Exhausted and ill after the birth of her son and with her resolve to "stand alone" now weakening, Mary hears from Lord Gordon that James has raised an army and is turning the people against her. Gordon urges Mary to take refuge in Stirling Castle. She refuses and instead sends for Bothwell asking him to protect her and her infant son, the future king James VI. Gordon is disturbed by this and urges her not to trust Bothwell. Mary and her lady-in-waiting Mary Seton sing a lullaby to Mary's son. When Bothwell eventually returns, he seduces Mary in exchange for his protection. Gordon arrives with the news that Darnley has been murdered and learns that Mary as now been hopelessly compromised by Bothwell's actions. Accompanied by their men, James and Bothwell confront each other. Bothwell is wounded and defeated. By now James has convinced the people of Scotland to demand Mary's abdication in favour of her son.

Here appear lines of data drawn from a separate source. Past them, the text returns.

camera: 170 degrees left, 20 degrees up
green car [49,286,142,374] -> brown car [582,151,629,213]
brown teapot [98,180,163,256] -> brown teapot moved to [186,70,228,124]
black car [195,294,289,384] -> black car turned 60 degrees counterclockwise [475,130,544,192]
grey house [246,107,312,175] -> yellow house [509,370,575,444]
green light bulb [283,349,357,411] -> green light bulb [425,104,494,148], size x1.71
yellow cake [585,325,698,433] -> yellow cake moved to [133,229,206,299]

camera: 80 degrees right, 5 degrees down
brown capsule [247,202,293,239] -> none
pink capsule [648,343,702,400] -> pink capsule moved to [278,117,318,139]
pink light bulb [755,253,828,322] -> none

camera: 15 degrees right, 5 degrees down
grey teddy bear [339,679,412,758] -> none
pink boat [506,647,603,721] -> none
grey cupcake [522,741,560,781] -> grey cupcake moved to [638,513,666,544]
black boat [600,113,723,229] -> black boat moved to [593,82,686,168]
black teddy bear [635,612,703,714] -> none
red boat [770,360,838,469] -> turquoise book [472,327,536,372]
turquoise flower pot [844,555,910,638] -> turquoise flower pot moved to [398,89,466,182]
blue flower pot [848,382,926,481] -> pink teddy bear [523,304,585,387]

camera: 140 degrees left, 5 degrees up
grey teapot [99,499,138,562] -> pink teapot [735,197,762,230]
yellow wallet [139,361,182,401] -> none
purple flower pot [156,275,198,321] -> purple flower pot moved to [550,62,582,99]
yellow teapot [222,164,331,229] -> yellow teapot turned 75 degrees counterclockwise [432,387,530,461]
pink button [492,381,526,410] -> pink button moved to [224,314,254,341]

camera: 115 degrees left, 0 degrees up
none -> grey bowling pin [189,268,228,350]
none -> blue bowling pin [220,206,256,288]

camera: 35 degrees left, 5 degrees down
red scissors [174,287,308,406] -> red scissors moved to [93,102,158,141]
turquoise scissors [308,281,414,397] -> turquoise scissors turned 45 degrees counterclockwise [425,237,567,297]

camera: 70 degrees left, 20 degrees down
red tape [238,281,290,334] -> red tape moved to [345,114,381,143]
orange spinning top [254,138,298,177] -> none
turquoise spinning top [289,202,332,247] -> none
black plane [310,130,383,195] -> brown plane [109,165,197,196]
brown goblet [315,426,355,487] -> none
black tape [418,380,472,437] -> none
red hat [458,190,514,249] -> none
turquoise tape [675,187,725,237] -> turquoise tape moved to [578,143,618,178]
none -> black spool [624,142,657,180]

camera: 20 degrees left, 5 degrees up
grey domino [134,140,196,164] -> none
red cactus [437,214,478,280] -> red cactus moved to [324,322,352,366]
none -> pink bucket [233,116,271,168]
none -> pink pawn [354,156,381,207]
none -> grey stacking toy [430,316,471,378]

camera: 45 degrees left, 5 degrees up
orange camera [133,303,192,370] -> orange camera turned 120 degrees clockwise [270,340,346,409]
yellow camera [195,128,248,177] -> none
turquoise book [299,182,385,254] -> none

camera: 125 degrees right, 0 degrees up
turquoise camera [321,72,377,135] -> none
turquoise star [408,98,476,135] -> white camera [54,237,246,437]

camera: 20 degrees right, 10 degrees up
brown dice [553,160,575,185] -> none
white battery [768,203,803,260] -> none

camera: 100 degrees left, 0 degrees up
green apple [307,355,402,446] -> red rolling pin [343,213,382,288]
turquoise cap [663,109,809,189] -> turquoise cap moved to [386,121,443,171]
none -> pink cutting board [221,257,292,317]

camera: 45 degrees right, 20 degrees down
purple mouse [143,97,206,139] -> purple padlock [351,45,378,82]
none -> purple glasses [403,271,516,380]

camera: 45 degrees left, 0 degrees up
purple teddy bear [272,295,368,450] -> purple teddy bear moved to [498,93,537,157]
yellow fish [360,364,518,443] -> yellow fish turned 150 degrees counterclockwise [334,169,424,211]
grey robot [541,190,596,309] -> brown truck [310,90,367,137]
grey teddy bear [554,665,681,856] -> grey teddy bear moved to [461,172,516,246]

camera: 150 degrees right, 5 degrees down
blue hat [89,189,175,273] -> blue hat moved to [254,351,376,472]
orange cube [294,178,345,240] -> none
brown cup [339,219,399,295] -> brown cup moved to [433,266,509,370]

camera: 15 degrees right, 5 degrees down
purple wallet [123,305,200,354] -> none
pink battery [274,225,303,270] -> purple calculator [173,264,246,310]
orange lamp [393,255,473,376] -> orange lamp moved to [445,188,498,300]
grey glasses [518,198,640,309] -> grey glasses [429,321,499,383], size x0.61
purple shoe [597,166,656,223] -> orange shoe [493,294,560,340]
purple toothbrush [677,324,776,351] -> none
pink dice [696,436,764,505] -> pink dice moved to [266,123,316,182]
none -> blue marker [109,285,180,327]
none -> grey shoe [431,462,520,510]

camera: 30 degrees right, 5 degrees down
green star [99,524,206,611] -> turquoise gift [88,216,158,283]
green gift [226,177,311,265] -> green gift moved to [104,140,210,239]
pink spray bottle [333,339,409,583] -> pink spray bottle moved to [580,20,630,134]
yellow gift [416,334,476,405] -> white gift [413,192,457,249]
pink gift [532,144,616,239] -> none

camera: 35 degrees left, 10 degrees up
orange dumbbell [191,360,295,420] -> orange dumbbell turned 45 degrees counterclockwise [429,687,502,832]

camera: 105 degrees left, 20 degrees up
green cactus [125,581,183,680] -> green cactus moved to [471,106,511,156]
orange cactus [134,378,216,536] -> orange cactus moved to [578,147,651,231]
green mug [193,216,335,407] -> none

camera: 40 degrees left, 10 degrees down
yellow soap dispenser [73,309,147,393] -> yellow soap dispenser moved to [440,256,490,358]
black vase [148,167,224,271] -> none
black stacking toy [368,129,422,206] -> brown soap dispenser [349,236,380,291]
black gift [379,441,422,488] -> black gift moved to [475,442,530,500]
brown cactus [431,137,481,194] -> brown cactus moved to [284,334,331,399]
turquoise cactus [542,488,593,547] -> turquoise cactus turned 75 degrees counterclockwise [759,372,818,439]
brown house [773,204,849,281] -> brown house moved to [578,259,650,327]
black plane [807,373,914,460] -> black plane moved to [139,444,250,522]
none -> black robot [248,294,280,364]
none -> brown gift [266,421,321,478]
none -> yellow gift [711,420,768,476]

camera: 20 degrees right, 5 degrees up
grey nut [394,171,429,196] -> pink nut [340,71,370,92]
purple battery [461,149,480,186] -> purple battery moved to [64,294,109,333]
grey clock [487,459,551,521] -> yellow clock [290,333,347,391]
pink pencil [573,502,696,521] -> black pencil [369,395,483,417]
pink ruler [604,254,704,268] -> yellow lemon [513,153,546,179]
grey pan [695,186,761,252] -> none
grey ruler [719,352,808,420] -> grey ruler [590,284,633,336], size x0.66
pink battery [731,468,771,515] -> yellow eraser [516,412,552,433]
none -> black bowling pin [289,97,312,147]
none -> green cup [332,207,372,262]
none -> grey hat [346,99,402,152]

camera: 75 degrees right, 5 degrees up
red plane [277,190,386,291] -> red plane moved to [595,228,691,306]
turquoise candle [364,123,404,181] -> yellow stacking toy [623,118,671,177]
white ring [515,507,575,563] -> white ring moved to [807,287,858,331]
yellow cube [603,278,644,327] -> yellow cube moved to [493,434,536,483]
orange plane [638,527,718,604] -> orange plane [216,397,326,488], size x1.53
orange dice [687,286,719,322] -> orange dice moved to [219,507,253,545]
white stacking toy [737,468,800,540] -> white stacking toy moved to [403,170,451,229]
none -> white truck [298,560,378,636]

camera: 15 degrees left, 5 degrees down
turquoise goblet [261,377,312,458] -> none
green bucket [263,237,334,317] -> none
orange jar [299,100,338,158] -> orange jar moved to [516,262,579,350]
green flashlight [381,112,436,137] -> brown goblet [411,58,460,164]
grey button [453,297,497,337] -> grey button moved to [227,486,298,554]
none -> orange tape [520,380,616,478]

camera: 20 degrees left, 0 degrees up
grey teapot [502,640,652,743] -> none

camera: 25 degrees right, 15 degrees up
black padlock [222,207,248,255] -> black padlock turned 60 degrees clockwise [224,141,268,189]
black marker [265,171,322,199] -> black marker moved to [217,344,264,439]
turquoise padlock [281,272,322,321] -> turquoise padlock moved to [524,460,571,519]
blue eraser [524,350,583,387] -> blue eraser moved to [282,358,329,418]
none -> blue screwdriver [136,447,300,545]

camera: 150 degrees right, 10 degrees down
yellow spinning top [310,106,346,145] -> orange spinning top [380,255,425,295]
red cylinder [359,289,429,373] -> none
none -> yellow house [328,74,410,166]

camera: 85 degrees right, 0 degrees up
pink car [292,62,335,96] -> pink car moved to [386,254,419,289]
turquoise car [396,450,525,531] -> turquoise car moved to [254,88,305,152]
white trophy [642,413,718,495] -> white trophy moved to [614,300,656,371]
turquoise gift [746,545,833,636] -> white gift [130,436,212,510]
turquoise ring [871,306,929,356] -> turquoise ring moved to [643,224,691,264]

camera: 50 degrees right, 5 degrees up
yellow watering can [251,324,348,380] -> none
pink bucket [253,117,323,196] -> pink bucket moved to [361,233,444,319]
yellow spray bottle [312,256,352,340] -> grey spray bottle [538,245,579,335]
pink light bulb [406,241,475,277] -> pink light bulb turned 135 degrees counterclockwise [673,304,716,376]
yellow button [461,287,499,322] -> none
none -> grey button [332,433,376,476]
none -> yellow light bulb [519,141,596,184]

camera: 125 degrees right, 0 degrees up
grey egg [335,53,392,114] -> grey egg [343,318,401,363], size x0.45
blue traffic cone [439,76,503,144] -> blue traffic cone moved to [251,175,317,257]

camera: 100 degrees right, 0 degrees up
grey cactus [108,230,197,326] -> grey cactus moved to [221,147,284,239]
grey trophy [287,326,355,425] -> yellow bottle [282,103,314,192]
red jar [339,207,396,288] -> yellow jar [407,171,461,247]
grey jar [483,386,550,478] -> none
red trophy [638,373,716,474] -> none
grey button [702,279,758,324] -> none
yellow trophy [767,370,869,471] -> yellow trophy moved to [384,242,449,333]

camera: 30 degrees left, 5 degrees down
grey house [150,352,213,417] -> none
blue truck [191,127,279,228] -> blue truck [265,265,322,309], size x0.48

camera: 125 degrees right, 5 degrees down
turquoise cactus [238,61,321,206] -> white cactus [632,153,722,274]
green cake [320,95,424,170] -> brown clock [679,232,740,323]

She appeals to the people for support but to no avail. They are now accusing her of having murdered Darnley in addition to everything else. Gordon has sent her infant son to safety and Mary is tricked into fleeing to England alone. Her final soliloquy begins "Alas, alas! Oh dark treacherous night, what calamity awaits me?" As the city gates close behind her, Gordon murders James. Mary's son is proclaimed King of Scotland.